Marketo's New Startup Raises $7.5M to Match Crypto Wallets to Their Owners

According to a Wednesday report, Addressable, Marketo’s startup focused on Web3 marketing, recently raised $7.5 million. The company’s plan is to match cryptocurrency wallets to their owner’s social media accounts to help facilitate targeted marketing.

Addressable Raises $7.5 Million to Boost its Crypto-Focused Marketing Effort

Addressable, a Web3 marketing firm, recently raised $7.5 million to fund its effort to match cryptocurrency wallets to their owner’s social media accounts. Due to the anonymity present in the digital assets space. marketers haven’t been able to profile their potential customers—discerning their age, location, gender, other interests, etc.—and offer targeted advertisements.

The startup, founded by the Adobe-owned Marketo, hopes to solve this problem by essentially doxxing digital asset owners to advertising agencies. Addressable claims it has already matched 17 million cryptocurrency wallets to the Twitter accounts of their owners.
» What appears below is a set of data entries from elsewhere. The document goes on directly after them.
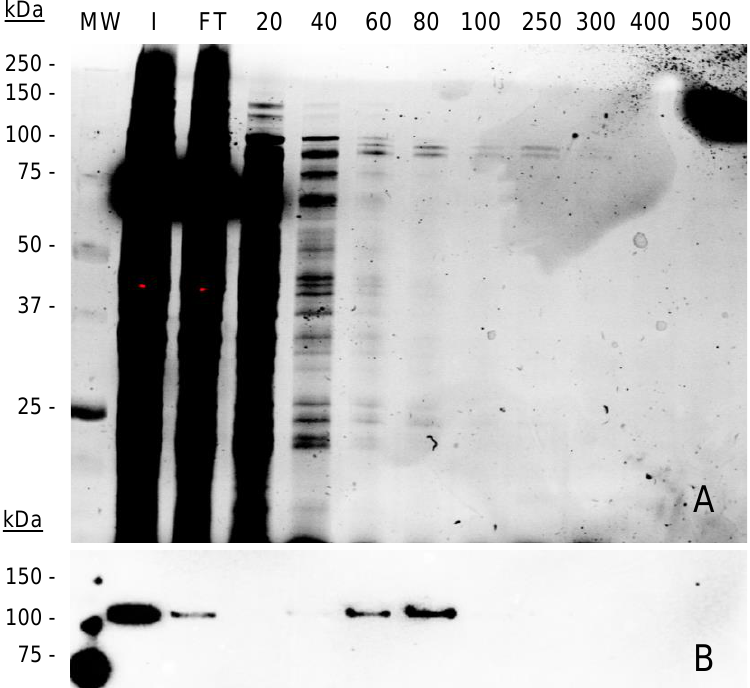
Figure 5. Optimization of conditions for MVP-H6 purification. Purification of MVP-H6 protein with TALON Superflow resin, using different concentrations of imidazol as elution agent. Samples were analyzed by ( A ) SDS-PAGE and TGX visualization, and ( B ) Western blot developed with a monoclonal antibody against His-tag. Legend: initial sample (In), and flowthrough (FT). Numbers 20 to 500 indicate imidazol concentration (mM) used in each step. MW: molecular weight standard.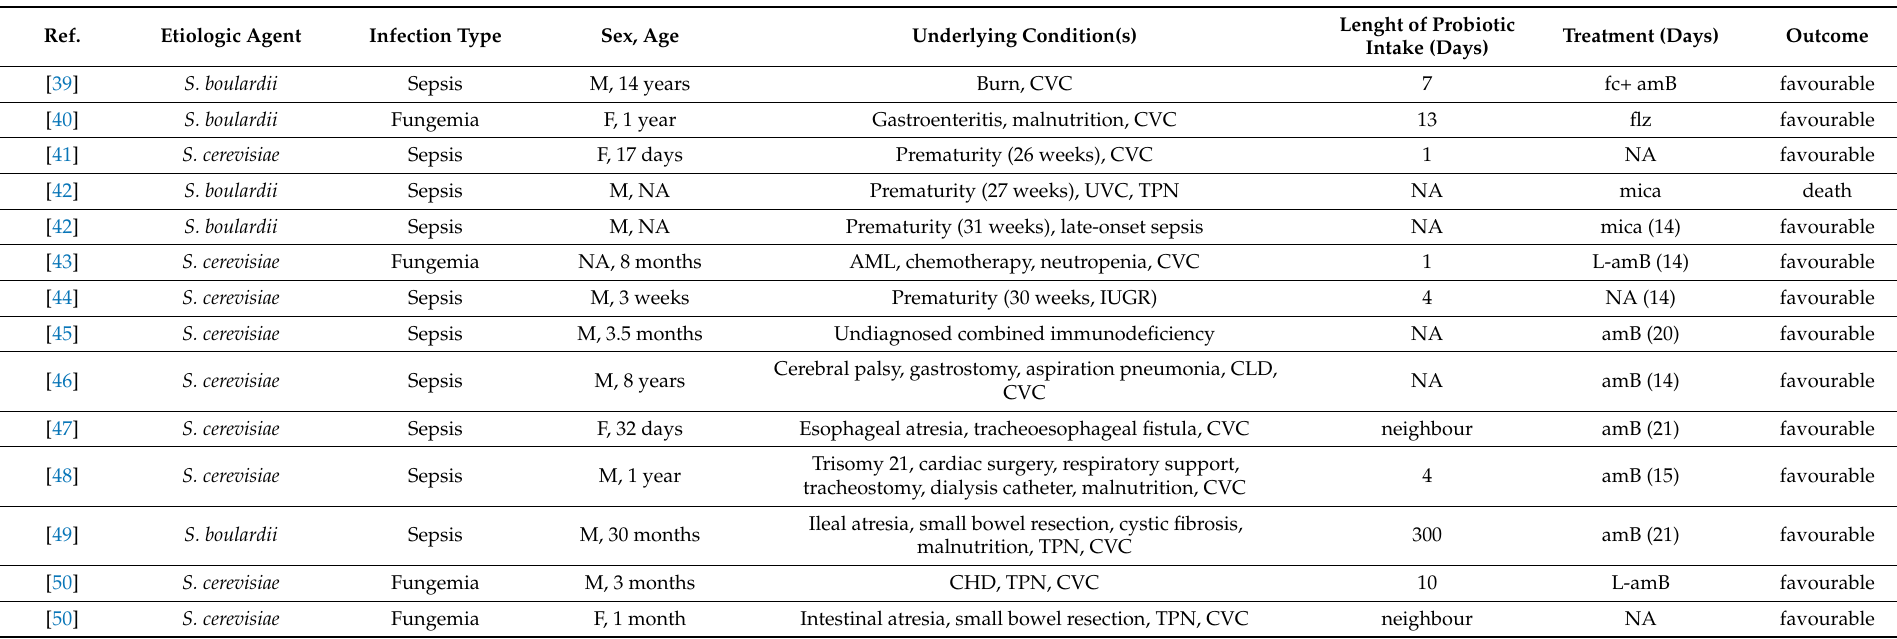
Table 2. Clinical and microbiologic features of 14 paediatric patients with Saccharomyces spp. ( S. spp.) invasive infections after use of probiotics.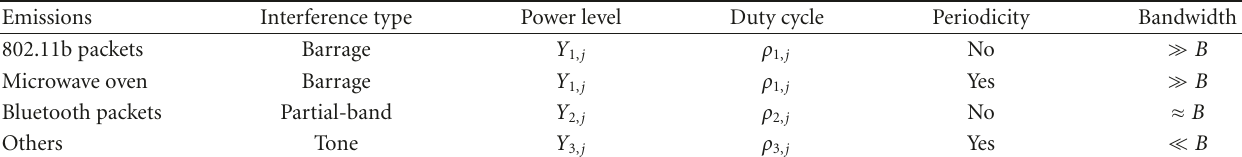
Table 1: 2.4GHz ISM band interference characteristics based on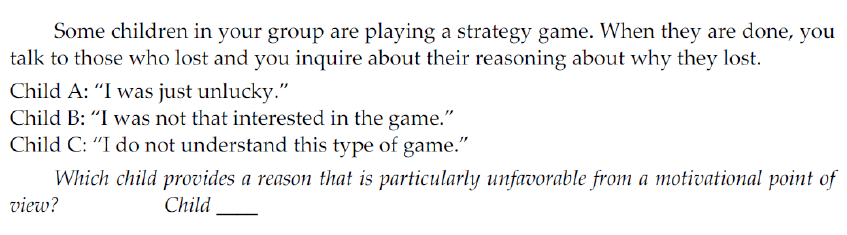
Figure A3. Example item from the GPK assessment (translated).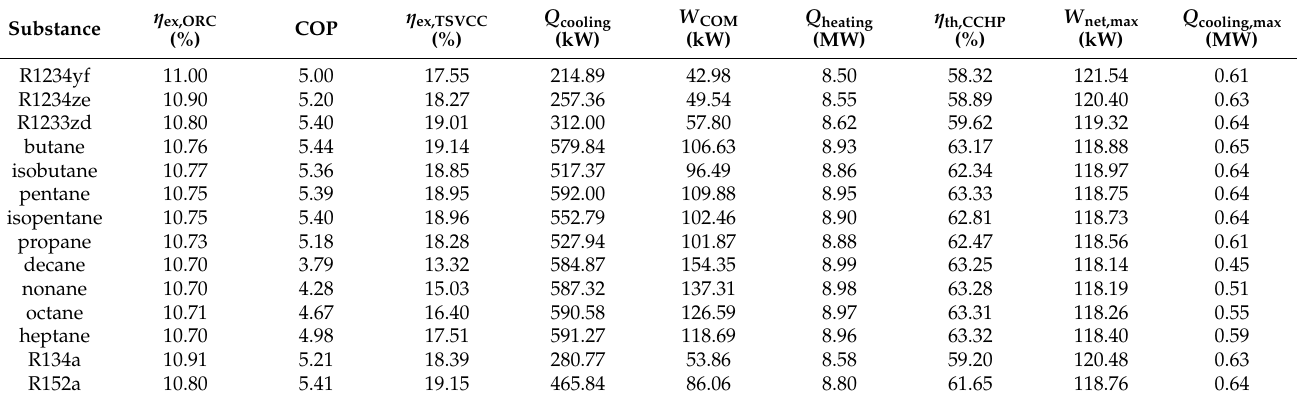
Table 4. Performance comparison of working fluids at temperature of geothermal fluid is 90 °C.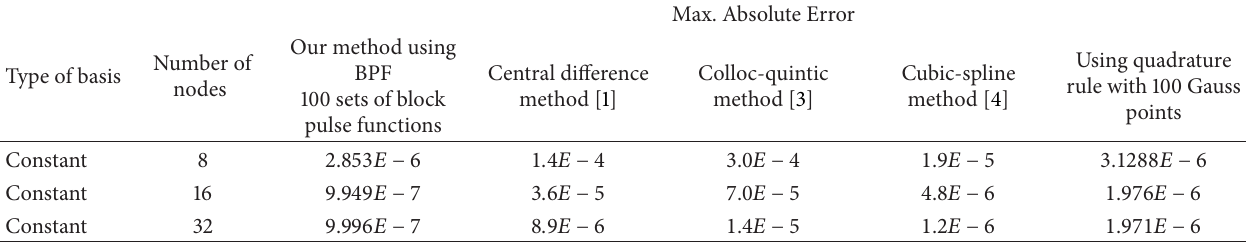
Table 1: Observed maximum errors for Problem 1, using BPF (25).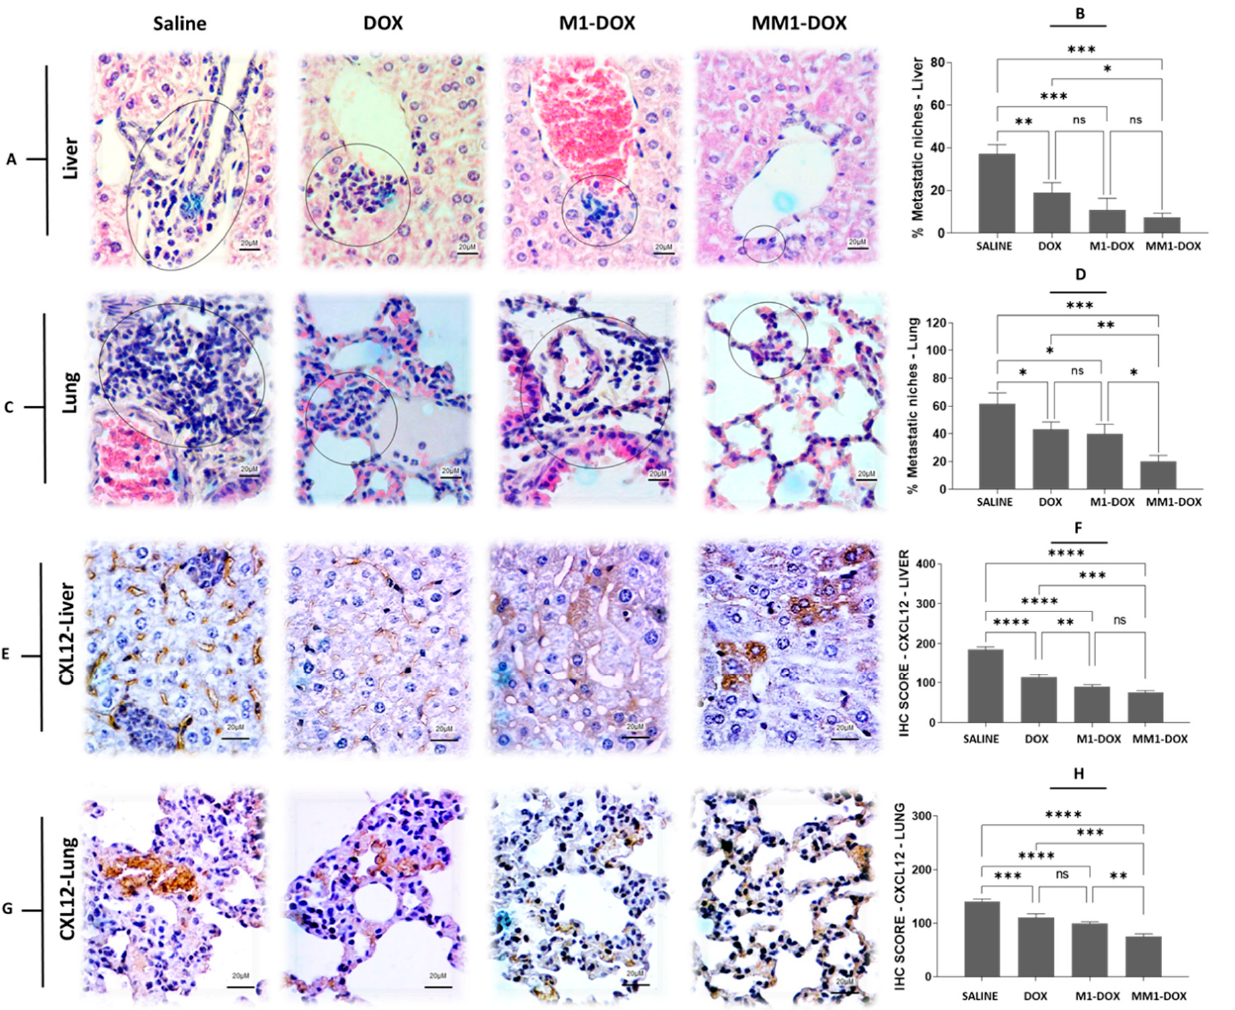
Figure 5. Influence of HA and CV on in vivo antimetastatic properties of M1-derived EVs loaded with DOX in orthotopic 4T1 breast cancer-bearing mice. ( A ) H&E staining of liver sections from treated animals showing the formation of metastatic niches. ( B ) Percentage of liver metastatic niches for the four experimental groups. ( C ) H&E staining of lung sections from treated animals showing the formation of metastatic niches. ( D ) Percentage of lung metastatic niches for the four experimental groups. ( E ) Immunohistochemical (IHC) detection of CXL12 in liver sections from treated animals. ( F ) IHC score for CXL12 from the four experimental groups. ( G ) IHC detection of CXL12 in lung sections from treated animals. ( H ) IHC score for CXL12 from the four experimental groups. Scale bars are 20 µM. Data are means ± SEM. Non-significant (ns); **** p < 0.0001; *** p < 0.001; ** p < 0.01; * p < 0.05.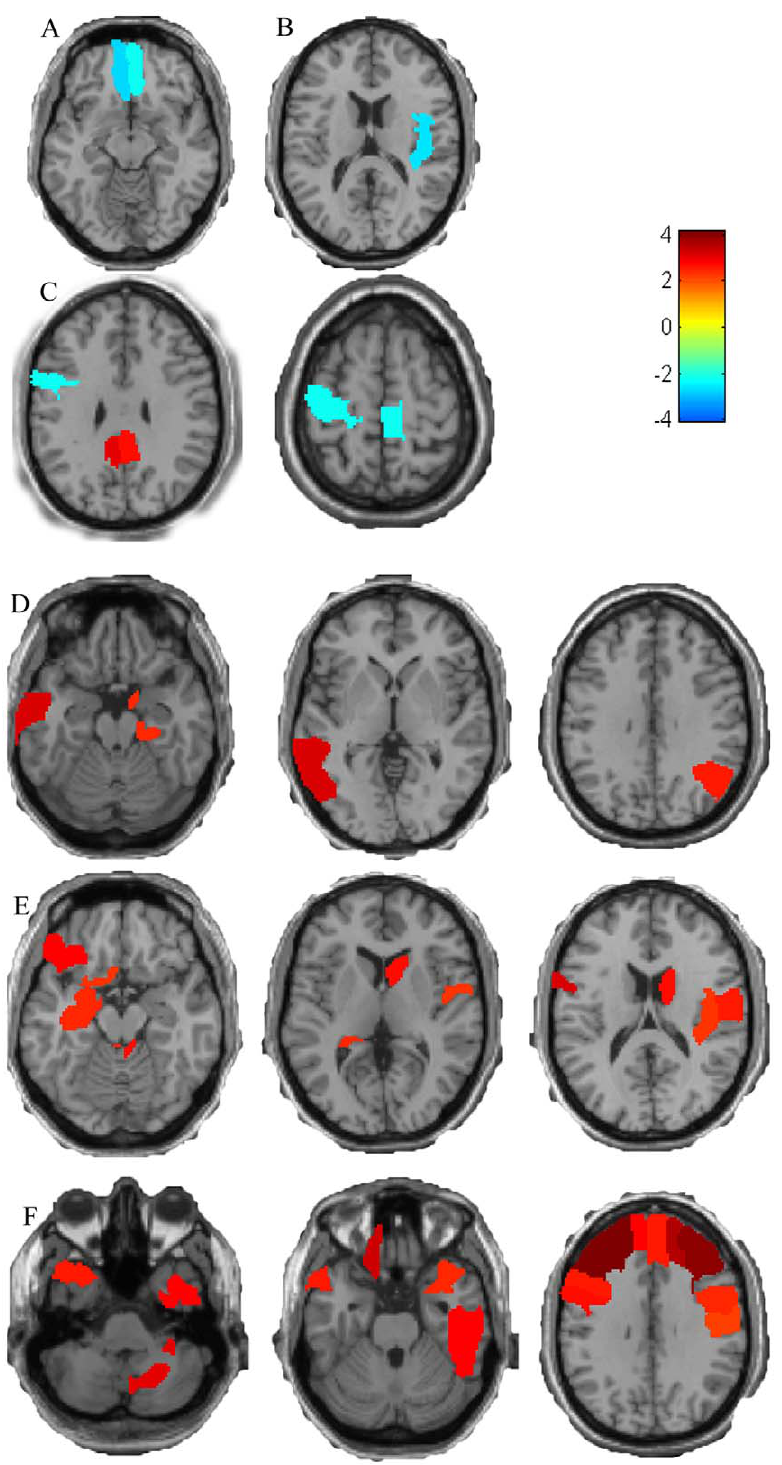
Figure 4. The brain regions which have been selected as features more than 23 times. (A) Selected regions with ReHo. (B) Selected regions with ALFF. (C) Selected regions with GM. (D) Selected regions with RFCS. (E) Selected regions with WM. (F) Selected regions with CSF. doi:10.1371/journal.pone.0047714.g004 proposed method is 0.951, which indicates excellent diagnostic power. Figure 3 is scatter plot of the abnormality index-scores of all subjects.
The firm’s seed round found investors in companies like Viola Ventures, Fabric Ventures, Mensch Capital Partners, and North Island Ventures.

On its website, Addressable states that “targeting users solely on social media is limited because it overlooks the data of the blockchain, where all purchases take place”, and claims it will empower advertisers “to target audiences where they hang out, based on their Web3 activity.” The startup’s owner, Marketo, was founded back in 2006 and is best known as the seller and developer of marketing automation software for account-based marketing.

Targeted Marketing and Privacy Concerns

While some have been arguing that targeted marketing is seriously infringing on the right to privacy for a very long time, the Cambridge Analytica scandal of 2018 brought the issue into the public conscience. The scandal involved questionable data harvesting from Facebook users and lead to the #DeleteFacebook movement.

The cryptocurrency space has so far mostly been spared from the standard issues associated with data harvesting and targeted marketing due to the anonymity offered by blockchain technology. However, concerns over privacy have recently been on the rise within the space.

Soon after FTX collapsed in early November 2022, Uniswap unveiled its new privacy policy revealing it would track user data for optimization. MetaMask also recently found itself in hot water after it was announced that ConsenSys’ Infura is collecting users’ IP addresses whenever they send a transaction. By early December, ConsenSys attempted to alleviate the concerns by stating it would enable users to easily replace Infura—which serves as MetaMask’s default.

Last summer, the crypto community saw OFAC’s blacklisting of the cryptocurrency mixer Tornado Cash as another potential vector of attack against anonymity. The move was controversial in more than one way. It was not only seen as a potential opener for a government crackdown on privacy offered by blockchain but also as infringing on the first amendment as Tornado Cash—being a piece of open-source software—should be protected as free speech by the constitution.